Draussen spielen bis zum Umfallen. Das macht Kindern nicht nur Spass, es ist auch gesund. Verschiedene Studien belegen: Spielen im Freien fördert insbesondere guten Schlaf, die mentale Gesundheit, kann Allergien verhindern und stärkt das Immunsystem insgesamt.
Eine neue repräsentative Studie des Marktforschungsunternehmens Link im Auftrag des Outdoor-Kinderkleiderherstellers namuk zeigt nun aber: Schweizer Kinder verbringen weniger Zeit draussen als die letzte Generation.
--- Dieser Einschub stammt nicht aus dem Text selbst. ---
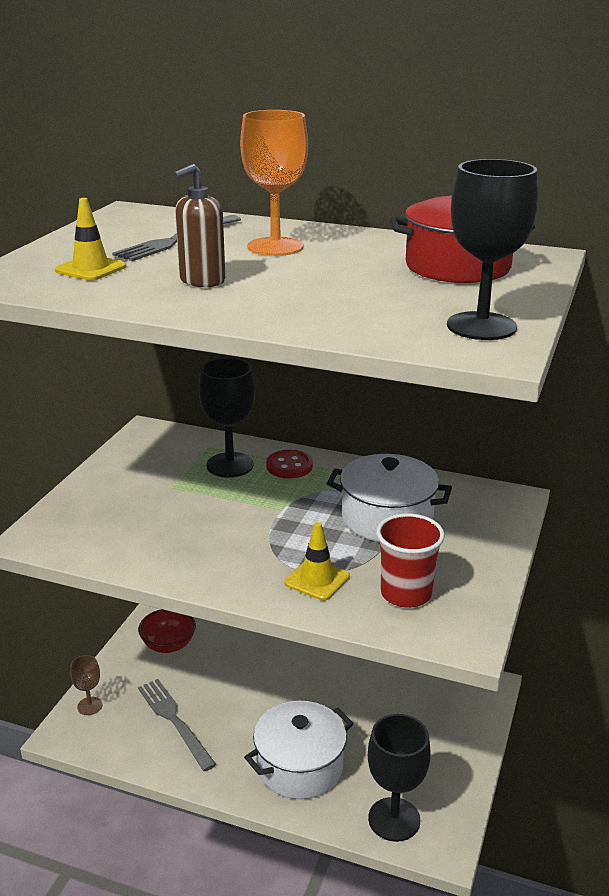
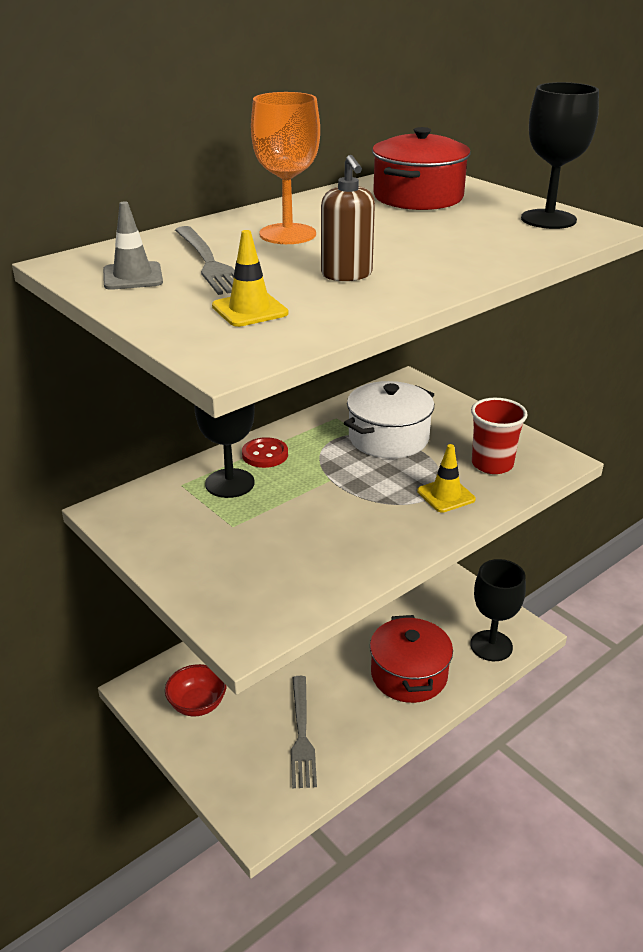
camera: 60 degrees left, 5 degrees up
(90, 706) = (234, 792): brown goblet -> none
(122, 229) = (133, 276): none -> grey traffic cone
(174, 720) = (301, 735): grey fork -> grey fork turned 90 degrees counterclockwise
(300, 766) = (409, 675): white pot -> red pot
Durchschnittlich eineinhalb Stunden verbringen Kinder in der Schweiz laut der Studie draussen. Der tiefe Wert überrascht auch die Marketingforscherin bei Link, Marianne Altgeld. «Das heisst, Kinder verbringen 22.5 Stunden drinnen.»
Eltern glauben an positiven Effekt
Eigentlich sind sich die befragten Eltern einig: Viel Outdoor-Zeit ist für den eigenen Nachwuchs gesund. Fast neun von zehn Befragten finden, Zeit draussen helfe der Konzentrations- und Widerstandsfähigkeit ihrer Kinder, zudem seien sie dadurch zufriedener und ausgeglichener.
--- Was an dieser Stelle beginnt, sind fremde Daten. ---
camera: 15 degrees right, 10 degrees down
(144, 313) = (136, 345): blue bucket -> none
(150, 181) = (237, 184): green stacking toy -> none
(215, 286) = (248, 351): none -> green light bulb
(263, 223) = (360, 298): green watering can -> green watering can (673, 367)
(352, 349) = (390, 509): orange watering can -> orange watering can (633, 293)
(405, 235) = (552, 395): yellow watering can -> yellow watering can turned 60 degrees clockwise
Und trotzdem geben zwei Drittel der Eltern an, sie hätten in ihrer Kindheit mehr Zeit im Freien verbracht als ihre Kinder heute. Die befragen Eltern sehen die fortschreitende Digitalisierung als Hauptgrund dafür. Mit anderen Worten: Die Kinder sitzen öfters vor den Bildschirmen als früher.
Der Kinder- und Entwicklungspsychologe an der ZHAW, Daniel Süss, stimmt dem Eindruck der Eltern zu, gibt aber zu bedenken, nicht alle Bildschirmaktivitäten fänden zwingend im Inneren statt.
Süss sieht aber vor allem die Eltern in der Verantwortung. Oft hätten schon kleine Kinder einen durchgetakteten Freizeitplan. «Wir leben in einer Selbstoptimierungsgesellschaft.» Sprich, das Frühfranzösisch, die Geigenstunde und der Japanischkurs verhindern das Spielen in der Natur. Eine Befragung von Pro Juventute zeigt: Jedes dritte Kind ist gestresst, und eine falsche Freizeitgestaltung kann ein Stressfaktor sein.
Kein Stadt-Land-Graben
Laut Lulzana Musliu, Mediensprecherin bei Pro Juventute, muss ein ausgefülltes Freizeitprogramm bei Kindern aber nicht unbedingt schlecht sein. «Wenn das Kind die Freizeitaktivitäten von sich aus wählt, können sie auch gegen den Stress helfen.» Deshalb müssten allfällige Hobbys immer mit den Kindern abgesprochen werden.
Was überrascht: Laut Marketingforscherin Marianne Altgeld gibt es kein keinen Stadt-Land-Graben. Kinder auf dem Land spielen also genau so oft im Freien wie Kinder in der Stadt. Unterschiede gibt es hingegen in Bezug auf das Einkommen und den Bildungsgrad der Eltern. Akademikerkinder und Kinder aus Haushalten mit hohem Einkommen verbringen im Durchschnitt weniger Zeit im Freien.
Laut Entwicklungspsychologe Daniel Süss könnte das damit zusammenhängen, dass Akademiker besonders hohe Ansprüche an die Ausbildung ihrer Kinder haben. Und «sie können die Fördermassnahmen auch finanzieren». Zudem seien sie in der Regel beruflich mehr eingebunden und deshalb froh, wenn die Kinder irgendwo versorgt seien und nicht einfach draussen frei spielten.
Eltern haben laut Altgeld einen hohen Einfluss darauf, wie viel Zeit ihre Kinder an der frischen Luft verbringen. Dies über die Förderung von Zeit im Freien und ihre Vorbildfunktion. Diese Meinung teilt Süss: «Eltern müssen zum Ausdruck bringt, dass man sich gerne draussen bewegt, und das dann auch leben.»